* _EXTRACT_:
In [83]:
import pandas as pd
import numpy as np
import sys
from pathlib import Path

# Añadir src al path
src_path = Path.cwd().parent / 'src'
sys.path.append(str(src_path))
from sklearn.model_selection import train_test_split, GridSearchCV, cross_val_score
from sklearn.preprocessing import StandardScaler, RobustScaler
from sklearn.metrics import mean_squared_error, mean_absolute_error, r2_score
from xgboost import XGBRegressor
from lightgbm import LGBMRegressor
from sklearn.ensemble import RandomForestRegressor
import warnings
warnings.filterwarnings('ignore')

from utils import *

BASE_DIR = Path.cwd().parent

In [84]:
features = pd.read_csv(f'{BASE_DIR}/data/features.csv')

### Let's see which model we are gonna use to tackle this problem

In [85]:
from sklearn.model_selection import GridSearchCV
from xgboost import XGBRegressor
from sklearn.ensemble import RandomForestRegressor
from lightgbm import LGBMRegressor

# Seleccionar features para el modelo
# feature_columns = [
#     'year_established',
#        'annual_revenue', 'total_payroll', 
#        'num_employees',
#        'num_quotes', 'num_products_requested',
#        'avg_premium', 'min_premium', 'max_premium', 'carrier_diversity', 'premium_range','num_carriers', 'total_quotes',
#        'carrier_concentration', 'product_concentration', 'std_premium','sum_premium',
#        'iqr_premium', 'premium_skewness',  'premium_to_revenue_ratio',
#        'quotes_per_employee', 'quotes_per_million_revenue'
    
#     # One-hot encoded (se generan automáticamente)
#  ] 

excluded_features = ['account_uuid', 'state', 'business_structure','industry', 'subindustry',  'index','account_value','region','premium_range_bins','premium_log','premium_log_bins','premium_range']
feature_columns = list(set(features.columns) - set(excluded_features))
X = features[feature_columns]
y = features['account_value']



# Preparar datos
# Crear bins, por ejemplo 10 percentiles
y_binned = pd.qcut(y, q=10, duplicates='drop')  # divide y en 10 grupos
X_train, X_val, y_train, y_val = train_test_split(X, y, test_size=0.2, random_state=42,stratify=y_binned)

# The reason we are applying this log transformation is to reduce the impact of extreme values (outliers) in the target variable as we have seen in the EDA phase. 
# This can help improve the model's performance and stability. However, remember to reverse this transformation when interpreting the model's predictions and calculating
# metrics on the original scale such as RMSE or MAE.
# This is done using the np.expm1 function, which is the inverse of np.log


# y_train = np.log1p(y_train)  # log(1 + y)
# y_val = np.log1p(y_val)

* _PROBLEM REQUIREMENTS_: Update the notebook passage starting with "# The reason" and going on through "y_val = np.log1p(y_val)" so that "extreme values" becomes "very large values" wherever it occurs.

* _EXCERPTED DATA_:
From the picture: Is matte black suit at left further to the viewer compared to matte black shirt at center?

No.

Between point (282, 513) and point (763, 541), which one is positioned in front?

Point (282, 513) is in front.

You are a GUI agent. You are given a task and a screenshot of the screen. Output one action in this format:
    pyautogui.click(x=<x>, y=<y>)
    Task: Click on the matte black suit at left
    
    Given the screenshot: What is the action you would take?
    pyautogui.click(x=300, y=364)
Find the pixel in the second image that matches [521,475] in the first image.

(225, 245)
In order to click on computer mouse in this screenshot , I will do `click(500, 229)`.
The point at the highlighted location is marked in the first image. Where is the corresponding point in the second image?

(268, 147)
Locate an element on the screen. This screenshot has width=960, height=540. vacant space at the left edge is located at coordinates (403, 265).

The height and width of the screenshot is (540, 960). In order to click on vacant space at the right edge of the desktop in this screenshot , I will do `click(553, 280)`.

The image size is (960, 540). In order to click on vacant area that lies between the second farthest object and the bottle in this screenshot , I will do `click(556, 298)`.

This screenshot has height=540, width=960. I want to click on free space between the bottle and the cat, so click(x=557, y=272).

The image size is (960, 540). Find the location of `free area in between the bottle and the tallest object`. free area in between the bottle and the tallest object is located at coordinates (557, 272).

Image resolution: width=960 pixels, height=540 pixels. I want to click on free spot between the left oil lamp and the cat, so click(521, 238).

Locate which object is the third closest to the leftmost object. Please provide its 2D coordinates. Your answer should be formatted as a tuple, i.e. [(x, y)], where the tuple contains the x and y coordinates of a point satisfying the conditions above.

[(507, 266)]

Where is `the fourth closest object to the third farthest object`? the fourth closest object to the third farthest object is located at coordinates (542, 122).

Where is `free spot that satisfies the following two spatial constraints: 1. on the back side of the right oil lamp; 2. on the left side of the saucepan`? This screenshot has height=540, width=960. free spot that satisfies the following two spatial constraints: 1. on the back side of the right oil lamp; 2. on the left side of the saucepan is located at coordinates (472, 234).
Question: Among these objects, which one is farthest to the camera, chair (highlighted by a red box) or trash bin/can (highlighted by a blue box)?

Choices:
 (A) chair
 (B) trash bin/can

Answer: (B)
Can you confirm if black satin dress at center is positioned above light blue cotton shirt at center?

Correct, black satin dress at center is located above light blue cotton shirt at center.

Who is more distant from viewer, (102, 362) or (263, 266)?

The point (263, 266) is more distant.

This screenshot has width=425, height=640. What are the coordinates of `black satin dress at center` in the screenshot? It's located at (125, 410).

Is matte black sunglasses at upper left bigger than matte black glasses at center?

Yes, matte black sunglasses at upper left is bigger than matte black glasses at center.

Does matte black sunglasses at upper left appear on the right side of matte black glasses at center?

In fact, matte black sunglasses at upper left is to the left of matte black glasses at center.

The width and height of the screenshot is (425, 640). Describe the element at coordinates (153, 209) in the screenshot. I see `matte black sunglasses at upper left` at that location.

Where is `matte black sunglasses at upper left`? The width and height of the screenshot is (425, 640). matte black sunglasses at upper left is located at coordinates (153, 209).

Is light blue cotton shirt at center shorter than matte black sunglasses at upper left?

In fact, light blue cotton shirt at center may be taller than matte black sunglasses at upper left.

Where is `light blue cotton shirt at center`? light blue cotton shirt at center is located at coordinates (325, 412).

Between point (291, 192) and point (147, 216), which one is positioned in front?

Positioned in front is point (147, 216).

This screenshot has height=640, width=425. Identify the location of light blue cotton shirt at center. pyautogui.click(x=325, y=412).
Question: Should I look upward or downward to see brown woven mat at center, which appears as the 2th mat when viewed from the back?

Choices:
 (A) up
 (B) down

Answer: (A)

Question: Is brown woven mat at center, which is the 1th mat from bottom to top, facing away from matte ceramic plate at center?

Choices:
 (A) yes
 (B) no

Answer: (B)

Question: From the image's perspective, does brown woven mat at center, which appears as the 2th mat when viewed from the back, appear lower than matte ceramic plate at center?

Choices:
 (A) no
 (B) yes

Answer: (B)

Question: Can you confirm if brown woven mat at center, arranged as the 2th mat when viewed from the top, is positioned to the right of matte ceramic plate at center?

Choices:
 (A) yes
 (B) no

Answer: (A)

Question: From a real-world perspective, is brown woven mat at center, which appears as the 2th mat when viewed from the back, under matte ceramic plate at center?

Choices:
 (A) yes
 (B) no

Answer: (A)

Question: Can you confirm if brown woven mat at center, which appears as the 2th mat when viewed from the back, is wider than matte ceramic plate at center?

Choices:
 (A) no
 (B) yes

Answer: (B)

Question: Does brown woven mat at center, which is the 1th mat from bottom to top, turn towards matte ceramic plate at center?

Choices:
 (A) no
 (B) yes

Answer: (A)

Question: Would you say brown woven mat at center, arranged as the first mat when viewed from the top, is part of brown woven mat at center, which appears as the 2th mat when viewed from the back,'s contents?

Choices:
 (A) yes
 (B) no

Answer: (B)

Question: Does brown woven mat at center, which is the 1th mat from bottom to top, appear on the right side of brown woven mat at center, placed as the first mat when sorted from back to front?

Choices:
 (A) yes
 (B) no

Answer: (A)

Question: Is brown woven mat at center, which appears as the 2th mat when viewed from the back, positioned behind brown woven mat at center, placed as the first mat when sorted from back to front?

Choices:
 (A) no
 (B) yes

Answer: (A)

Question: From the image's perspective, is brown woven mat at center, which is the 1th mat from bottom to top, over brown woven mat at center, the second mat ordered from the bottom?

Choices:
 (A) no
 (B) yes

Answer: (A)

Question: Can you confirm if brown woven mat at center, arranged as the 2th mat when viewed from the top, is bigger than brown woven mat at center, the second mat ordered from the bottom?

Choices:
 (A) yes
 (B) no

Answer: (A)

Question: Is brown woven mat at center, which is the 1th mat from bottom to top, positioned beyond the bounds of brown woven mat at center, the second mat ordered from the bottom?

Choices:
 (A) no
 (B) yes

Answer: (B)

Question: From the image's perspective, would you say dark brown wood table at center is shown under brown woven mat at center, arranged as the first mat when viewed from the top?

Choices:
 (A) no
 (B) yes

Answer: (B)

* _ANSWER SPACE_:
# The reason we are applying this log transformation is to reduce the impact of very large values (outliers) in the target variable as we have seen in the EDA phase. 
# This can help improve the model's performance and stability. However, remember to reverse this transformation when interpreting the model's predictions and calculating
# metrics on the original scale such as RMSE or MAE.
# This is done using the np.expm1 function, which is the inverse of np.log


# y_train = np.log1p(y_train)  # log(1 + y)
# y_val = np.log1p(y_val)